The Non Required


Carbone captif
November 1, 2007, 9:14 am
Filed under: C'est triste, De quoi tu parles ?

Lorsque j’étais au lycée, on m’a enseigné ce qu’était la photosynthèse. Au cours de leur croissance, les arbres captent du CO2; ils relachent l’oxygène dans l’atmosphère et gardent le carbone captif afin de constituer leur matière. Donc, a priori, la reforestation aide à réduire les quantités de CO2 dommagéables à l’environnement.

Une tonne de bois absorbe 1,6 tonne de CO2, restitue 1,16 tonne de O2 et fixe 0,44 tonne de carbone. Sur la base de cette analyse, dans le jargon de l’économie durable, la reforestation crée un “puit de carbone”. Autrement dit, le carbone n’est pas détruit mais séquestré et stocké dans le puit.

Deux conceptions cependant se sont longtemps affrontées sur les mesures à prendre pour diminuer ou limiter la quantité de carbone présente dans notre atmosphère. Certains pays plaidaient pour une diminution totale des rejets de CO2 avec des sanctions financières à l’encontre des pays dépassant leur quotas. D’autres voulaient des règlementations plus souples via l’instauration de permis d’émission et la prise en compte des puits de carbone.

Ces derniers souhaitent notamment que le financement des reforestations de pays en voie de développement donne des droits à des crédits d’émission de carbone. Les premiers rejettaient cette solution transitoire car les forêts finissent par rejeter le carbone qu’elle ont capté et ces rejets ne sont pas pris en compte.

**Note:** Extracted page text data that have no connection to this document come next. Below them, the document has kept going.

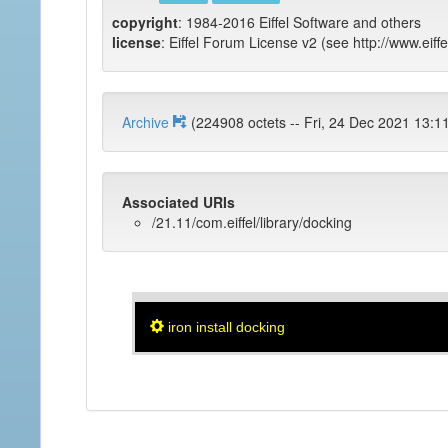
copyright
: 1984-2016 Eiffel Software and others
license
: Eiffel Forum License v2 (see http://www.eiffe
Archive
(224908 octets -- Fri, 24 Dec 2021
Associated URIs
/21.11/com.eiffel/library/docking
iron install docking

Plus précisément, l’un des arguments utilisés pour rejeter les puits de carbone était que le stockage du CO2 peut même augmenter les émissions de CO2 car cette activité consommera inévitablement de l’énergie (qui produira du CO2). Cependant, la quantité de CO2 nécessaire à cette activité sera moindre que celle emprisonnée, diminuant le bilan CO2 du cycle (le temps de son piégeage). La quantité de CO2 dans le cycle sera également augmentée.

Un second argument indiquait que les puits de carbone permettent de gagner du temps, de capturer le CO2 pendant dix voire cinquante ans ou cent ans mais qu’ils ne permettent pas d’éviter la diminution des rejets de CO2. En gros, le problème d’utiliser les puits de carbone revient à pomper l’eau dans un bateau qui sombre alors qu’il faut colmater la brêche, i.e. reduire les émissions.

Enfin le troisième argument était que même si les puits de carbone sont trop importants pour être totalement ignorés, mais ils sont, malheureusement, trop transitoires et incertains pour être facilement pris en compte.

Au bout du compte, la reforestation peut aujourd’hui permettre aux pays pauvres de recevoir des fonds carbone, seulement la tonne de CO2 séquestrée vaut moins que la tonne de CO2 non émise.

Est ce une bonne chose? Oui, car cela permet aux pays pauvres d’avoir un peu plus d’argent. Oui, car quand le bateau sombre il faut pomper l’eau. Non, car nous sommes encore trop loin de prendre les bonnes mesures pour les futures générations. Non, car nous ne tentons pas sincèrement de colmater la brêche.